Microcephaly is a condition caused by the virus and characterized by abnormally small heads that can lead to developmental problems.

POLIO

In 2014, the WHO declared the resurgence of polio a public health emergency of international concern, and the label still applies to the disease that can cripple and kill children.

Pakistan’s failure to stop the spread of the disease triggered the global measures, which were also applied to Syria and Cameroon.
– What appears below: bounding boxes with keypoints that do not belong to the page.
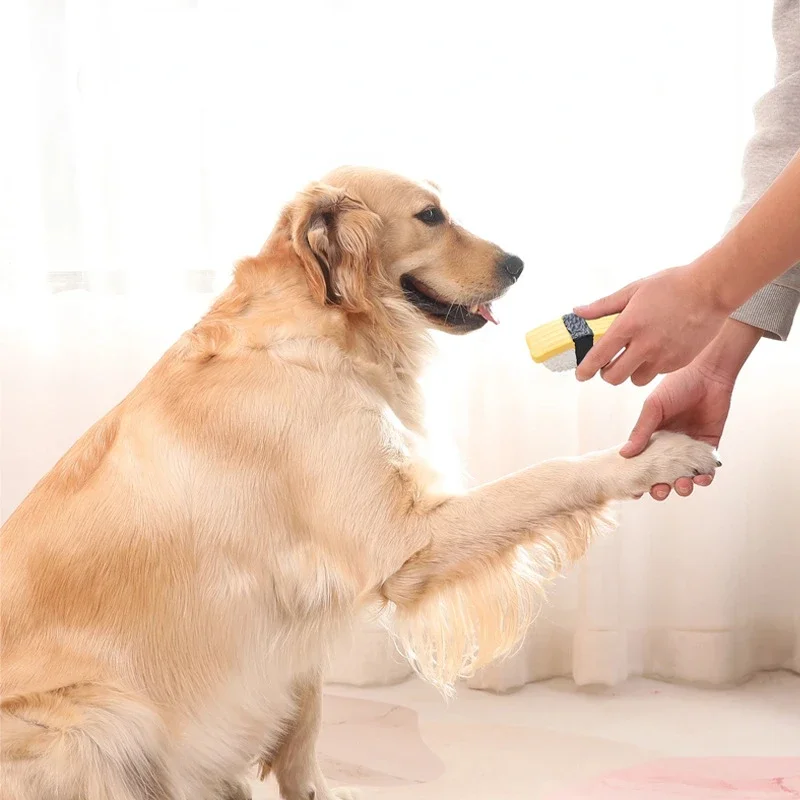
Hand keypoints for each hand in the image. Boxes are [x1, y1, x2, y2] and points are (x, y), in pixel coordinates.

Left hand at [574, 264, 731, 385]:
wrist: (711, 289)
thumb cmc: (671, 285)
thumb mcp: (633, 290)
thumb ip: (603, 306)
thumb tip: (578, 312)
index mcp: (629, 326)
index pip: (599, 357)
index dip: (586, 370)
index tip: (581, 375)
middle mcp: (645, 345)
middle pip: (614, 377)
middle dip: (607, 374)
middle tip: (608, 364)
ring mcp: (663, 356)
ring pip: (636, 380)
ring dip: (630, 372)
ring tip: (635, 356)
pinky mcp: (679, 362)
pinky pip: (657, 373)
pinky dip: (651, 367)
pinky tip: (657, 349)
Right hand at [621, 319, 760, 499]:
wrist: (709, 374)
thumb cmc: (677, 385)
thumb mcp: (653, 407)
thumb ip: (641, 431)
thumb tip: (624, 454)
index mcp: (652, 436)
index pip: (643, 462)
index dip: (640, 478)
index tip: (638, 490)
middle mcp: (670, 445)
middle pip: (662, 475)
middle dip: (660, 487)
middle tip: (659, 490)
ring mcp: (690, 448)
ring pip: (684, 476)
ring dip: (682, 486)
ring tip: (681, 485)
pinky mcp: (710, 447)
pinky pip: (706, 469)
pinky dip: (704, 478)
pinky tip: (700, 479)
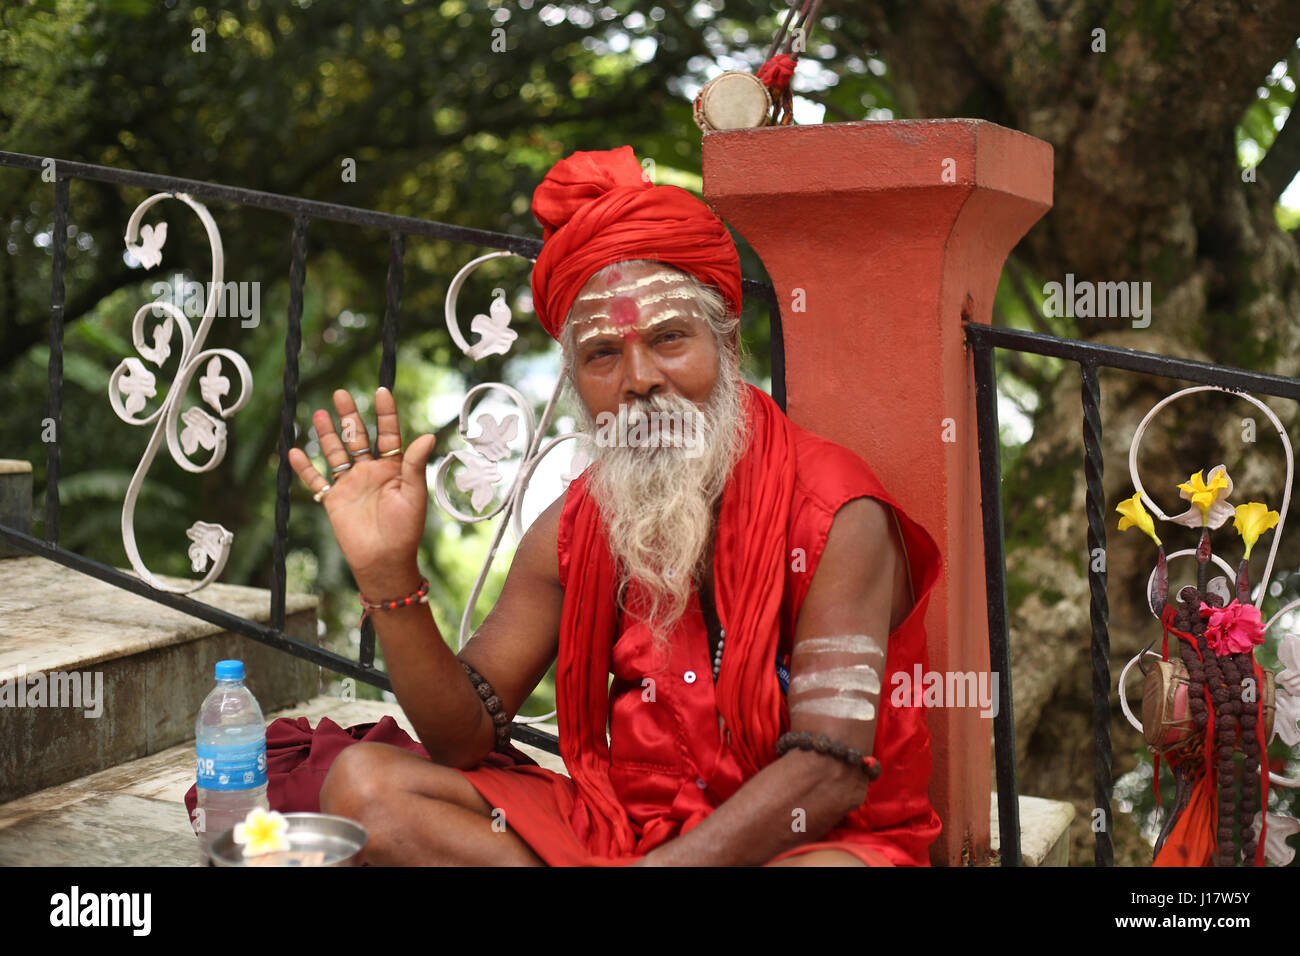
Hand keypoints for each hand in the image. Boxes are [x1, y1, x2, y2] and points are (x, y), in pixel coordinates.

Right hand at [288, 387, 436, 589]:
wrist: (384, 559)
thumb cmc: (405, 529)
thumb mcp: (414, 494)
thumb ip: (415, 464)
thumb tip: (429, 436)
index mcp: (393, 468)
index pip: (388, 433)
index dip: (385, 413)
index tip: (381, 391)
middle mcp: (371, 471)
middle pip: (358, 437)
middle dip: (350, 415)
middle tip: (341, 393)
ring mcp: (350, 484)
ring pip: (335, 453)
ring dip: (327, 434)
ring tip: (320, 413)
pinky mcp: (333, 499)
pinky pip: (315, 480)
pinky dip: (304, 467)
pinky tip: (294, 451)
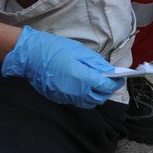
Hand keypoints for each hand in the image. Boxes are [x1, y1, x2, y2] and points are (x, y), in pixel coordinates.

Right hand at [1, 26, 118, 107]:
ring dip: (96, 95)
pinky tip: (83, 85)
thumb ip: (97, 64)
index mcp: (83, 79)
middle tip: (109, 80)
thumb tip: (110, 72)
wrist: (32, 56)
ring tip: (96, 83)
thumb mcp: (80, 52)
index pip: (105, 87)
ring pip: (88, 103)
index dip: (115, 83)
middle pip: (99, 98)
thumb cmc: (56, 50)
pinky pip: (77, 101)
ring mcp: (67, 97)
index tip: (119, 78)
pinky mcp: (59, 98)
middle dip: (107, 90)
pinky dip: (84, 96)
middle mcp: (76, 92)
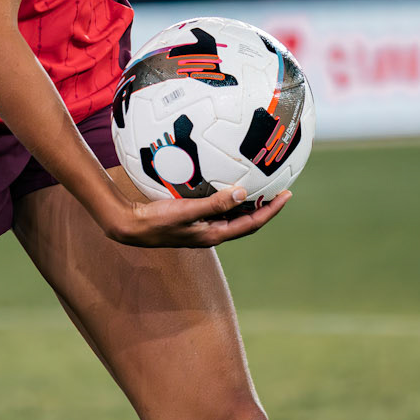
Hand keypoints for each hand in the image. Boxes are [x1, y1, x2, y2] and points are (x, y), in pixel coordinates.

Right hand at [105, 182, 291, 248]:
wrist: (132, 227)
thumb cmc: (157, 221)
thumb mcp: (186, 211)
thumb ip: (214, 203)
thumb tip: (243, 193)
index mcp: (215, 235)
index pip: (251, 223)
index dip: (271, 210)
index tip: (286, 196)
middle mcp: (212, 233)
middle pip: (247, 220)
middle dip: (266, 206)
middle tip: (280, 189)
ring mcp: (203, 227)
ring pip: (234, 215)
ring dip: (249, 203)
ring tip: (262, 186)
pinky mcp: (194, 219)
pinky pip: (220, 209)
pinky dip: (230, 199)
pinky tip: (229, 185)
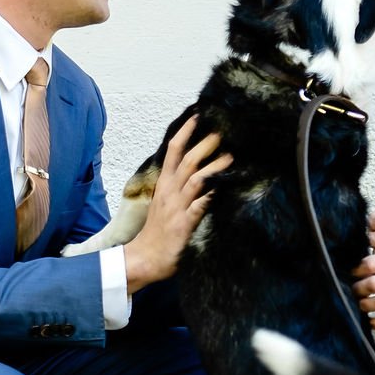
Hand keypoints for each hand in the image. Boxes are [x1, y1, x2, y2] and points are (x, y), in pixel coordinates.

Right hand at [125, 117, 230, 290]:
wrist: (145, 258)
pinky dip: (214, 194)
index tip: (197, 116)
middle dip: (204, 143)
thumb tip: (196, 173)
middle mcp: (170, 192)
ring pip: (196, 178)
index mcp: (164, 185)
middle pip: (187, 160)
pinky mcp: (185, 223)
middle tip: (221, 130)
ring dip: (214, 165)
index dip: (185, 132)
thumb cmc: (157, 233)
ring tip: (230, 155)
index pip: (173, 151)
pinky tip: (227, 187)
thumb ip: (177, 189)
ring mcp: (177, 207)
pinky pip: (201, 205)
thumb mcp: (164, 204)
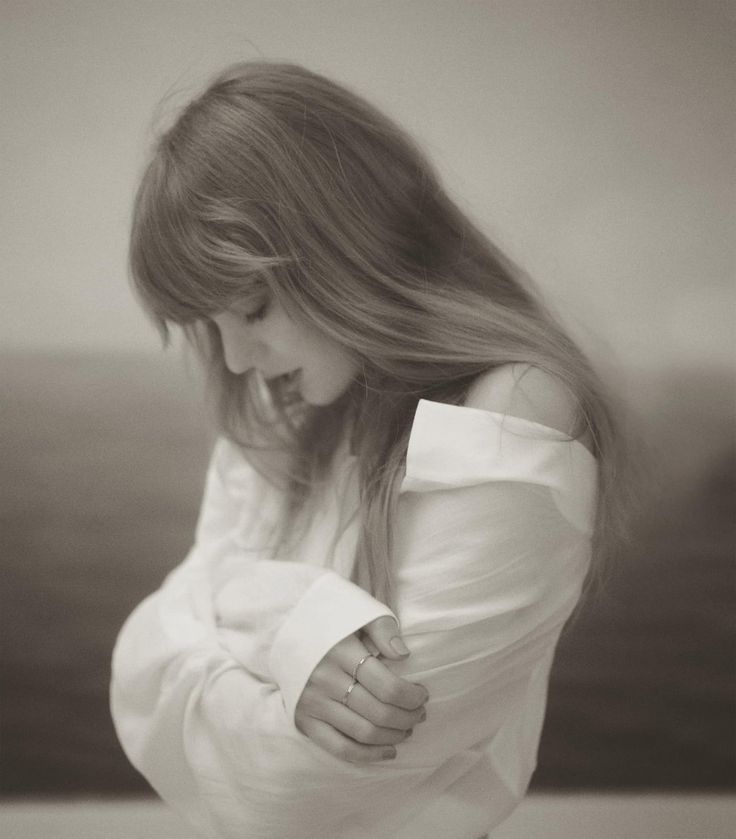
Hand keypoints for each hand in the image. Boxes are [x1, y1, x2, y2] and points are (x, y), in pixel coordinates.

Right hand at [294, 616, 428, 763]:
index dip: (411, 696)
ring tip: (408, 728)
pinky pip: (339, 748)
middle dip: (408, 717)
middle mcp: (325, 679)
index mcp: (341, 651)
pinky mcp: (304, 720)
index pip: (386, 686)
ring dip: (393, 735)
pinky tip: (389, 750)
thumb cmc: (333, 622)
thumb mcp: (357, 611)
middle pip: (378, 712)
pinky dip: (368, 755)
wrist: (287, 630)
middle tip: (420, 713)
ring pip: (363, 732)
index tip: (422, 694)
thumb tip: (403, 654)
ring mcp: (313, 703)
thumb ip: (383, 628)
Polio cases in Pakistan increased from 58 in 2012 to 93 in 2013, more than a fifth of the global total of 417.

EBOLA IN WEST AFRICA

An Ebola outbreak in Sierra Leone, Guinea, and Liberia between 2013 and 2016 killed at least 11,300 people, more than all other known Ebola outbreaks combined.

The spread of hemorrhagic fever also cost the economies of those three countries an estimated $53 billion, according to a 2018 study in the Journal of Infectious Diseases.

SWINE FLU

The 2009 swine flu pandemic killed an estimated 284,500 people, about 15 times the number confirmed by laboratory tests at the time, according to an international group of scientists.

A 2012 study in the journal Lancet Infectious Diseases said the number of victims could have been as high as 579,000 people. The original count, compiled by the WHO, put the number at 18,500.